Artı Gerçek muhabiri Yağmur Kaya ise basın meslek örgütlerinin geç kalmış bir açıklamaya imza attığını söyledi. Bugün gazetecilerle omuz omuza dayanışmayı sergilemenin çok önemli olduğunu vurgulayan Kaya, “Bugün bu açıklama ile yetinmemeli, hem halkın haber alma hakkını koruyabilmek için hem de gazetecilere yönelik şiddet uygulayan görevlilerin yargı önünde hesap verebilmesi için dayanışmayı ve mücadeleyi büyütmek gerek.” ifadelerini kullandı. Kaya, “Onur Yürüyüşü’nde Bülent Kılınç’ın başına gelenler, öldürmeye teşebbüstür. Şiddet uygulayan kolluk görevlilerine yönelik hala cezai bir işlem uygulanmamıştır. Söz konusu kolluk görevlisinin görevden alınması için demokratik bir baskı kurulması gerekiyor.” diyerek sözlerine devam etti. Gazeteci ayrıca basın meslek örgütlerinin sadece büyük basın kuruluşlarında çalışan gazetecilere yönelik harekete geçmemesi gerektiğini, bütün gazetecilerin şiddet ve baskıyla karşı karşıya olduğunu vurguladı.  

CFWIJ Bölge Koordi̇natörü: Geçen Yıla Oranla Kadın Gazeteci̇lere Yöneli̇k Fi̇zi̇ksel Şi̇ddet Neredeyse İki̇ Katına Ulaştı

Türkiye’de artan polis şiddetine dair açıklama yapan CFWIJ Bölge Koordinatörü Damla Tarhan Durmuş, “Biz Gazetecilikte Kadın Koalisyonu olarak kadın gazetecilere yönelik her türlü şiddeti kaydediyoruz. Özellikle bu yılın başından itibaren kadın gazetecilere yönelik fiziksel şiddet vakalarında çok ciddi bir artış gözlemledik. Çoğunlukla kadın gazeteciler sahada haber yaparken polis şiddetine maruz kaldılar. Henüz 2021’in ilk yarısında olmamıza rağmen 2020’nin tamamında kaydedilen vakaların neredeyse iki katına ulaşmış durumdayız. Bu da aslında ortamın ne kadar tehlikeli hale geldiğini gözler önüne seriyor.” dedi.
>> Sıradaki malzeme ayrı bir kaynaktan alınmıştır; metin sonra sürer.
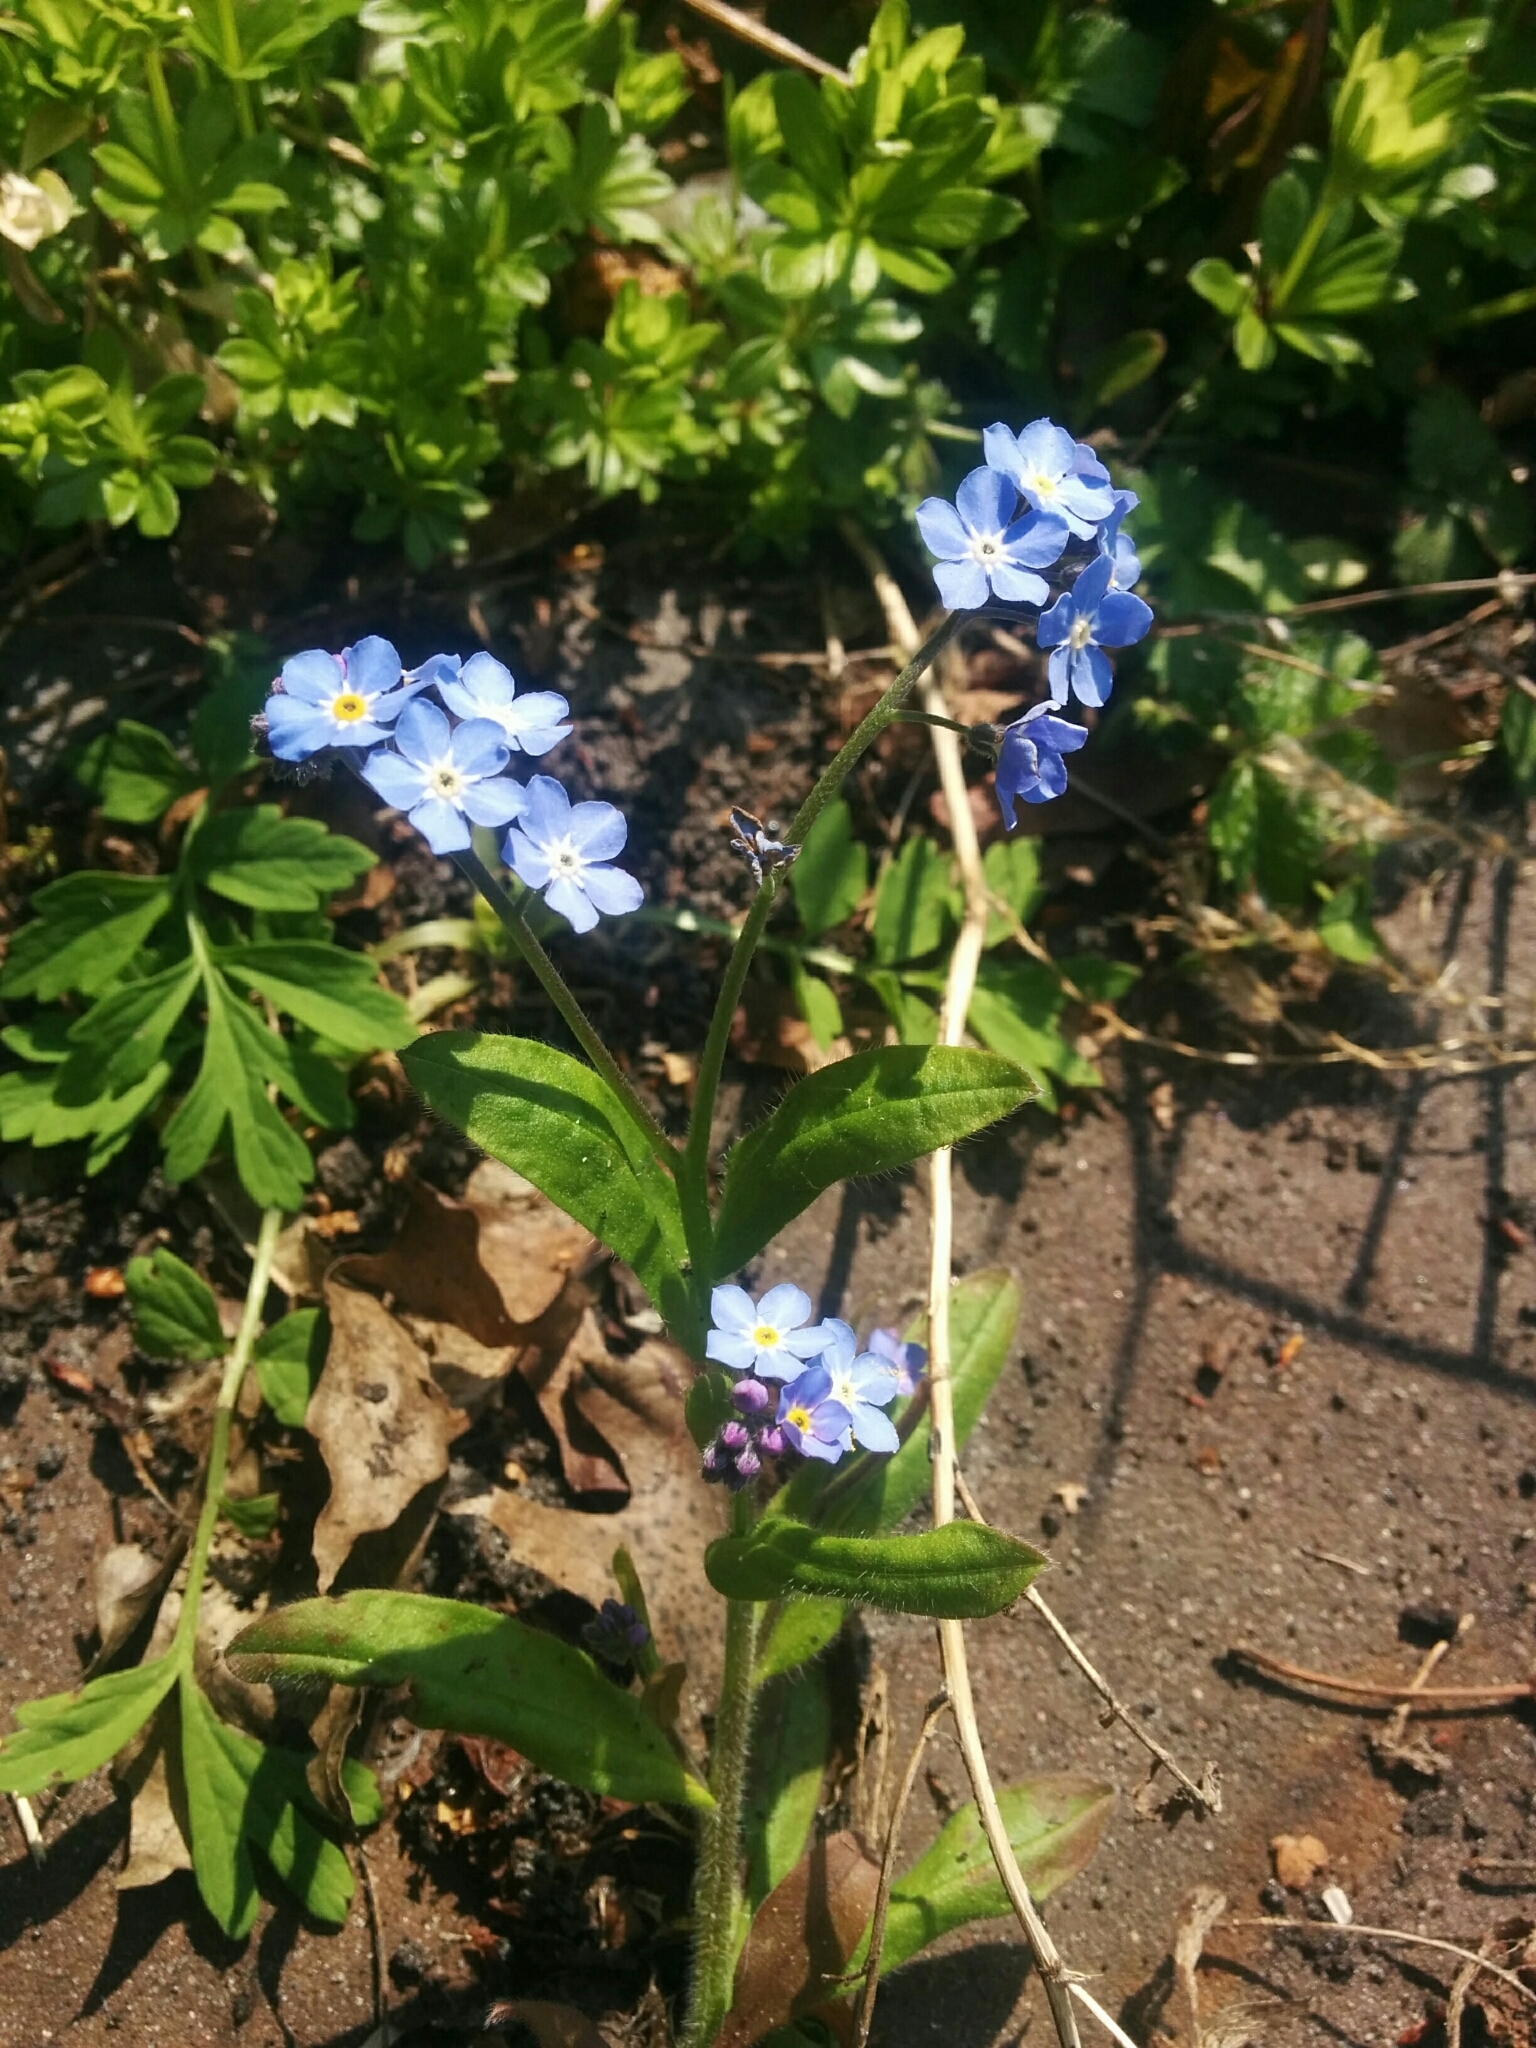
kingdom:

CFWIJ Araştırma Koordinatörü Ceren İskit ise“Türkiye'de gazetecilere yönelik uygulanan polis şiddeti çok tehlikeli bir hale gelmiştir. İstanbul'da son yaşanan LGBTİ+ Onur Yürüyüşü'nü takip eden kadın gazetecilere karşı uygulanan polis şiddeti bunun en son örneğidir. CFWIJ, son gelişmeleri büyük endişeyle takip etmektedir. Türk devletine gazetecilerin kamusal bir görev yaptığını hatırlatıyor, güvenlik güçlerinin gazetecilere özgürce haber yapabilecekleri ortamları sağlamalarını talep ediyoruz.” şeklinde konuştu.
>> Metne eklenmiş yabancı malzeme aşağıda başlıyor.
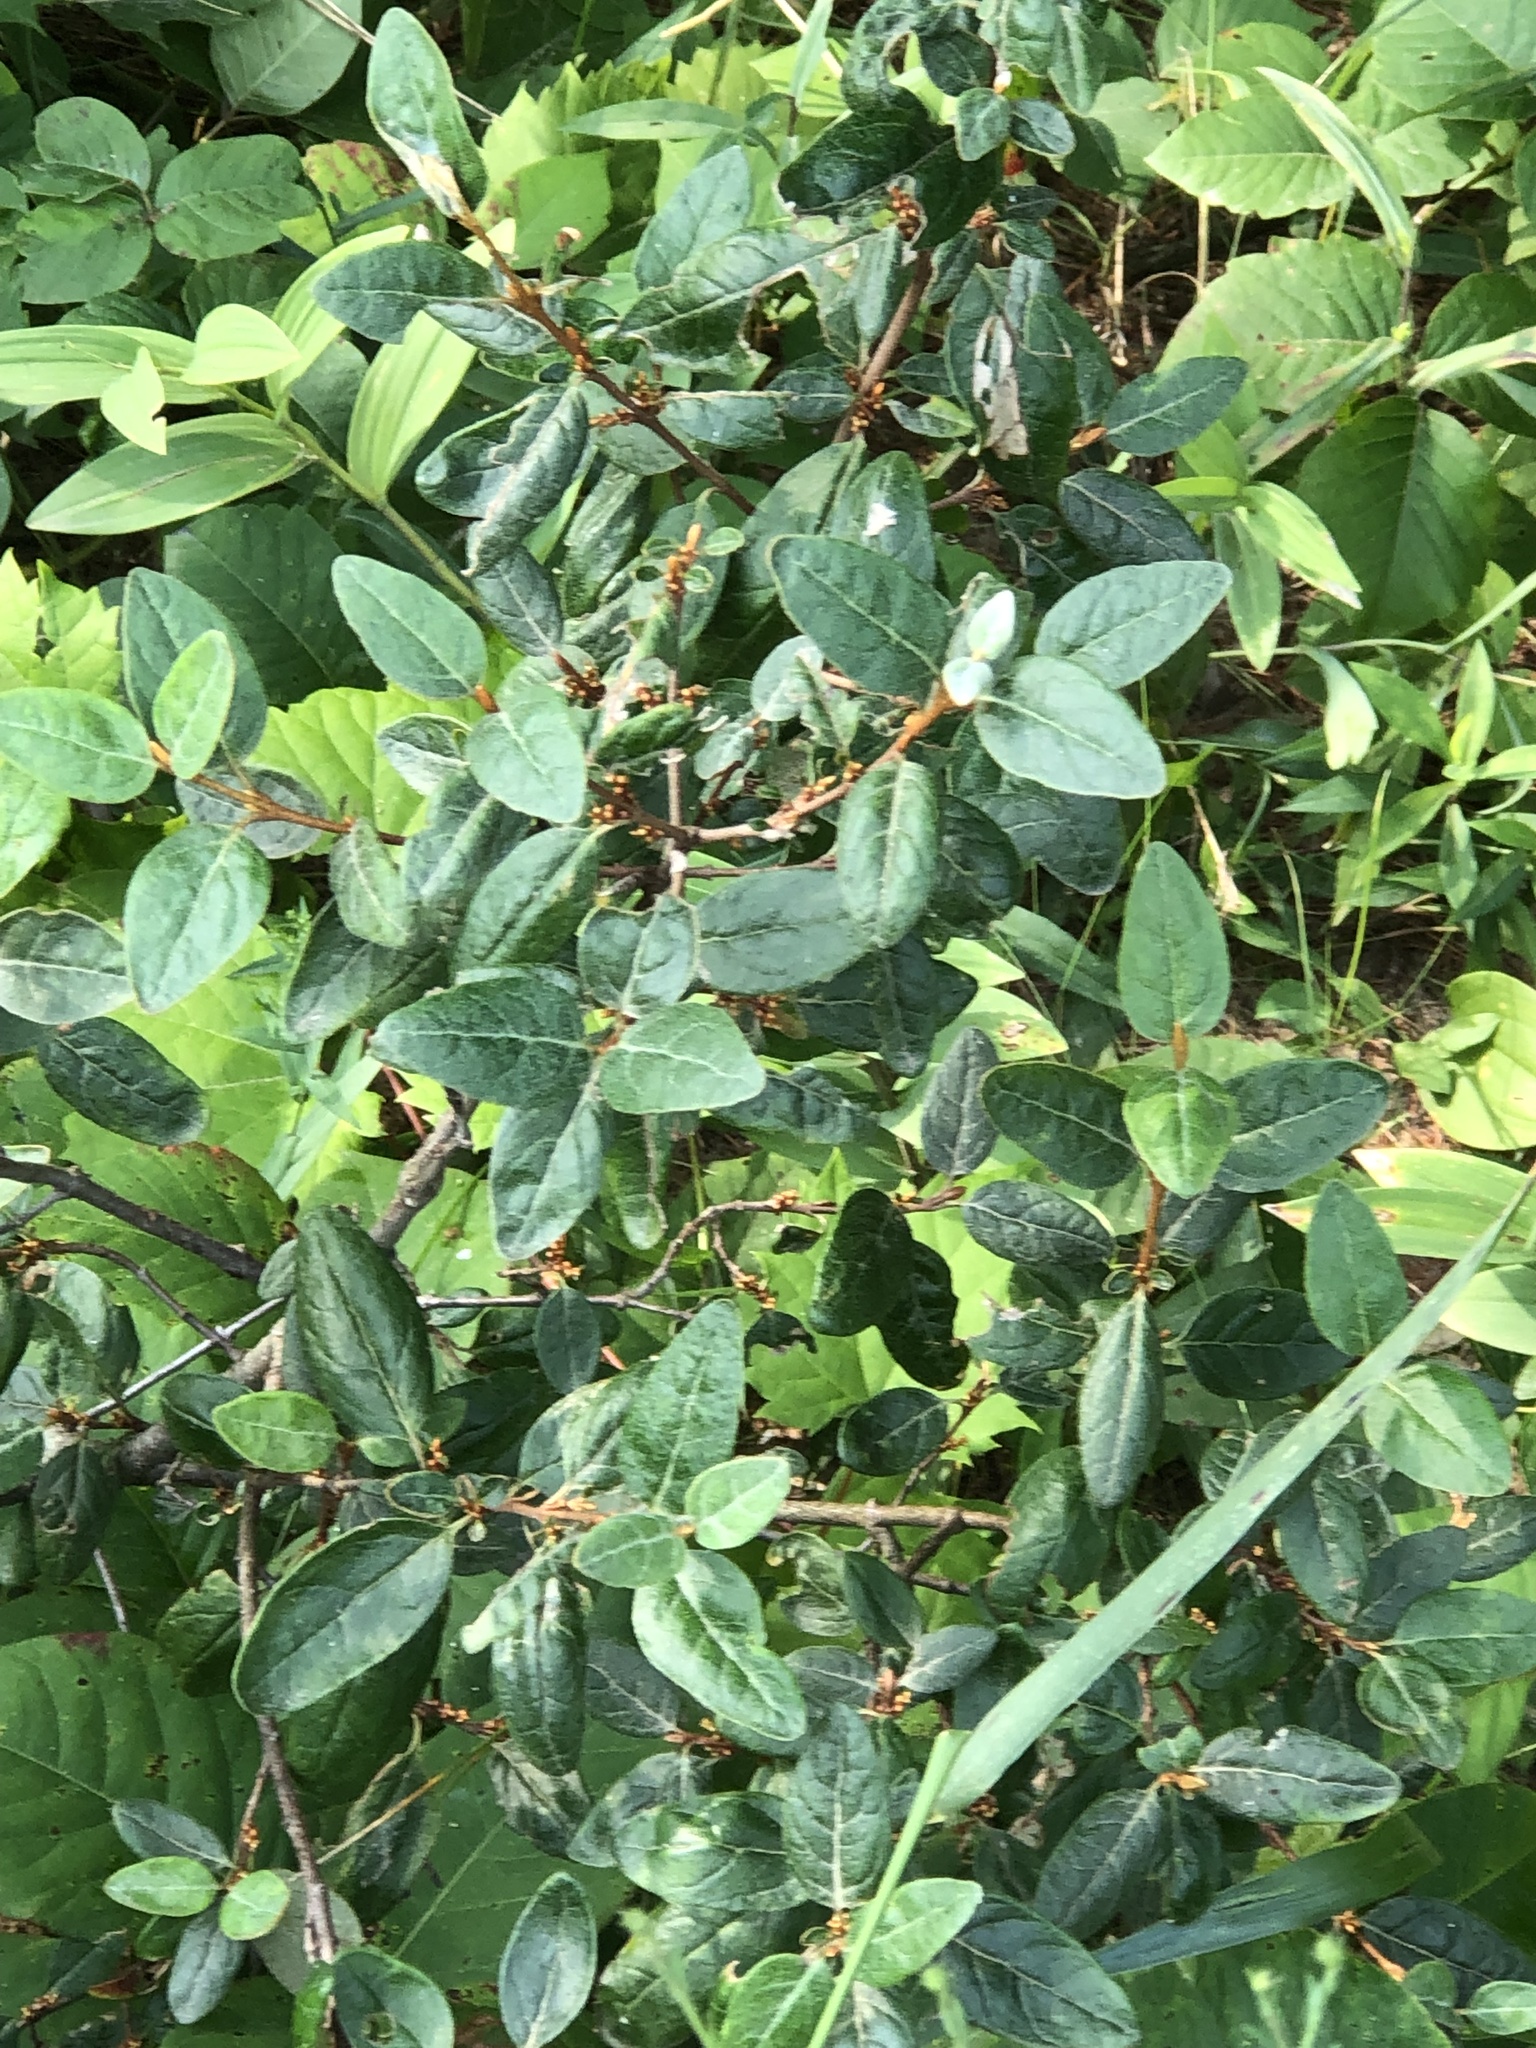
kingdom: Plantae
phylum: Tracheophyta
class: Magnoliopsida
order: Rosales
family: Elaeagnaceae
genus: Shepherdia
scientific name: Shepherdia canadensis
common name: Soapberry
Gazetecilikte Kadın Koalisyonu olarak mevcut iktidarın ve polisin gazetecilere yönelik uyguladığı şiddeti kınıyoruz. Geçtiğimiz yıla oranla kadın gazetecilere yönelik artan fiziksel şiddet vakalarını endişeyle takip ediyoruz. Gazetecilerin özgürce ve güvenli ortamlarda mesleklerini yapabilmelerini talep ediyor ve yineliyoruz: Gazetecilik suç değildir.